====== Material provided ======
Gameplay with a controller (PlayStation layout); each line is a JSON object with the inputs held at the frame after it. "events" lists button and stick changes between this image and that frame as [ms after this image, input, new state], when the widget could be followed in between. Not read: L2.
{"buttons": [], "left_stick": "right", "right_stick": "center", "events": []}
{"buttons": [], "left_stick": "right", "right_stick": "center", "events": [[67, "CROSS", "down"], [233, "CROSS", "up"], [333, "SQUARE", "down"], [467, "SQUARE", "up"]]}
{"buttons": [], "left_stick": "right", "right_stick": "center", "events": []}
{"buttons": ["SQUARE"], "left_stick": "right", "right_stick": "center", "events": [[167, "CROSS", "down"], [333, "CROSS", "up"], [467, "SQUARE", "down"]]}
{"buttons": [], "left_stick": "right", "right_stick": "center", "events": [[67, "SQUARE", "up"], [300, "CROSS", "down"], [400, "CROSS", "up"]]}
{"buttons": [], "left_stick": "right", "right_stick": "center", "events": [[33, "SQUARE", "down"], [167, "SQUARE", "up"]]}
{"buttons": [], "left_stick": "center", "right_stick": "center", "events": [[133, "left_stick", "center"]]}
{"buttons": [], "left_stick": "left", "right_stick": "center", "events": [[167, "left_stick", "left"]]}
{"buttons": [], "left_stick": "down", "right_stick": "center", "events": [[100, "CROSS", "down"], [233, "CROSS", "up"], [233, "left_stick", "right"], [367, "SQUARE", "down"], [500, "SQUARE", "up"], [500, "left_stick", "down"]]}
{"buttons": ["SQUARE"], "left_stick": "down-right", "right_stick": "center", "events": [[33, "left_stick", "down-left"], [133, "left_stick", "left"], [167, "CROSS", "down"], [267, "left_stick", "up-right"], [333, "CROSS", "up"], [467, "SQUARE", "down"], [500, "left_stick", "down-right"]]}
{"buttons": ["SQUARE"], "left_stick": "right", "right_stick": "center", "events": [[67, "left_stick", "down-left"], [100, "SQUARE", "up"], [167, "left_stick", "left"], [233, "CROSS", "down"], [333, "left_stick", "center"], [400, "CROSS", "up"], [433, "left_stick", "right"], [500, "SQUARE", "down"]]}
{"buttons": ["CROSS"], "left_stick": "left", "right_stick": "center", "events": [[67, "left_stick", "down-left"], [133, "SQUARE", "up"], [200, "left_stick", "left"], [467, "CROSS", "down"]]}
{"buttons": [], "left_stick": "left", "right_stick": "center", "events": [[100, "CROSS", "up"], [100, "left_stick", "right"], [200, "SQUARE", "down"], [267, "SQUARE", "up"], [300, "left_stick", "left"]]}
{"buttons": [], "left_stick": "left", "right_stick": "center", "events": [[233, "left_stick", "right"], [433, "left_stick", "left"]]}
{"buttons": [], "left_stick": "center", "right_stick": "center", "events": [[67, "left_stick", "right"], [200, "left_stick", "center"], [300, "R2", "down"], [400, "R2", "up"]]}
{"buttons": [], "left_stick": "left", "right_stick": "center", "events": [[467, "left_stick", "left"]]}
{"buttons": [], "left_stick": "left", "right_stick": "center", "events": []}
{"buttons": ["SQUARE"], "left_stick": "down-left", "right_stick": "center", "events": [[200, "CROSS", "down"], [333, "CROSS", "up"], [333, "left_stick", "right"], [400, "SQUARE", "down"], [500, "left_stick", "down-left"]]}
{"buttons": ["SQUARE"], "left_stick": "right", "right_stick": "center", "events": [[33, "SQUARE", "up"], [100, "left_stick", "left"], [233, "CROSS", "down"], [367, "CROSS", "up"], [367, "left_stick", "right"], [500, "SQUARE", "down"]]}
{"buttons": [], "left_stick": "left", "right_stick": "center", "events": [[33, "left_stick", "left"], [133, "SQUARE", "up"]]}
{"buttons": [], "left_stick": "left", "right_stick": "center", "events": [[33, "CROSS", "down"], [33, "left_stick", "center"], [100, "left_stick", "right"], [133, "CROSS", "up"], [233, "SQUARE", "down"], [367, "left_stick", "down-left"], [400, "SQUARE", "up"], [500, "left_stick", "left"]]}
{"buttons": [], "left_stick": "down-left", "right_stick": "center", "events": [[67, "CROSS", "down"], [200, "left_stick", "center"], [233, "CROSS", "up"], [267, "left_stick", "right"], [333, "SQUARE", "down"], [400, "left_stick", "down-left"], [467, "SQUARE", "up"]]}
======
### Required action
In the lines above, every record is to be repeated exactly.

### Exercise solution
Gameplay with a controller (PlayStation layout); each line is a JSON object with the inputs held at the frame after it. "events" lists button and stick changes between this image and that frame as [ms after this image, input, new state], when the widget could be followed in between. Not read: L2.
{"buttons": [], "left_stick": "right", "right_stick": "center", "events": []}
{"buttons": [], "left_stick": "right", "right_stick": "center", "events": [[67, "CROSS", "down"], [233, "CROSS", "up"], [333, "SQUARE", "down"], [467, "SQUARE", "up"]]}
{"buttons": [], "left_stick": "right", "right_stick": "center", "events": []}
{"buttons": ["SQUARE"], "left_stick": "right", "right_stick": "center", "events": [[167, "CROSS", "down"], [333, "CROSS", "up"], [467, "SQUARE", "down"]]}
{"buttons": [], "left_stick": "right", "right_stick": "center", "events": [[67, "SQUARE", "up"], [300, "CROSS", "down"], [400, "CROSS", "up"]]}
{"buttons": [], "left_stick": "right", "right_stick": "center", "events": [[33, "SQUARE", "down"], [167, "SQUARE", "up"]]}
{"buttons": [], "left_stick": "center", "right_stick": "center", "events": [[133, "left_stick", "center"]]}
{"buttons": [], "left_stick": "left", "right_stick": "center", "events": [[167, "left_stick", "left"]]}
{"buttons": [], "left_stick": "down", "right_stick": "center", "events": [[100, "CROSS", "down"], [233, "CROSS", "up"], [233, "left_stick", "right"], [367, "SQUARE", "down"], [500, "SQUARE", "up"], [500, "left_stick", "down"]]}
{"buttons": ["SQUARE"], "left_stick": "down-right", "right_stick": "center", "events": [[33, "left_stick", "down-left"], [133, "left_stick", "left"], [167, "CROSS", "down"], [267, "left_stick", "up-right"], [333, "CROSS", "up"], [467, "SQUARE", "down"], [500, "left_stick", "down-right"]]}
{"buttons": ["SQUARE"], "left_stick": "right", "right_stick": "center", "events": [[67, "left_stick", "down-left"], [100, "SQUARE", "up"], [167, "left_stick", "left"], [233, "CROSS", "down"], [333, "left_stick", "center"], [400, "CROSS", "up"], [433, "left_stick", "right"], [500, "SQUARE", "down"]]}
{"buttons": ["CROSS"], "left_stick": "left", "right_stick": "center", "events": [[67, "left_stick", "down-left"], [133, "SQUARE", "up"], [200, "left_stick", "left"], [467, "CROSS", "down"]]}
{"buttons": [], "left_stick": "left", "right_stick": "center", "events": [[100, "CROSS", "up"], [100, "left_stick", "right"], [200, "SQUARE", "down"], [267, "SQUARE", "up"], [300, "left_stick", "left"]]}
{"buttons": [], "left_stick": "left", "right_stick": "center", "events": [[233, "left_stick", "right"], [433, "left_stick", "left"]]}
{"buttons": [], "left_stick": "center", "right_stick": "center", "events": [[67, "left_stick", "right"], [200, "left_stick", "center"], [300, "R2", "down"], [400, "R2", "up"]]}
{"buttons": [], "left_stick": "left", "right_stick": "center", "events": [[467, "left_stick", "left"]]}
{"buttons": [], "left_stick": "left", "right_stick": "center", "events": []}
{"buttons": ["SQUARE"], "left_stick": "down-left", "right_stick": "center", "events": [[200, "CROSS", "down"], [333, "CROSS", "up"], [333, "left_stick", "right"], [400, "SQUARE", "down"], [500, "left_stick", "down-left"]]}
{"buttons": ["SQUARE"], "left_stick": "right", "right_stick": "center", "events": [[33, "SQUARE", "up"], [100, "left_stick", "left"], [233, "CROSS", "down"], [367, "CROSS", "up"], [367, "left_stick", "right"], [500, "SQUARE", "down"]]}
{"buttons": [], "left_stick": "left", "right_stick": "center", "events": [[33, "left_stick", "left"], [133, "SQUARE", "up"]]}
{"buttons": [], "left_stick": "left", "right_stick": "center", "events": [[33, "CROSS", "down"], [33, "left_stick", "center"], [100, "left_stick", "right"], [133, "CROSS", "up"], [233, "SQUARE", "down"], [367, "left_stick", "down-left"], [400, "SQUARE", "up"], [500, "left_stick", "left"]]}
{"buttons": [], "left_stick": "down-left", "right_stick": "center", "events": [[67, "CROSS", "down"], [200, "left_stick", "center"], [233, "CROSS", "up"], [267, "left_stick", "right"], [333, "SQUARE", "down"], [400, "left_stick", "down-left"], [467, "SQUARE", "up"]]}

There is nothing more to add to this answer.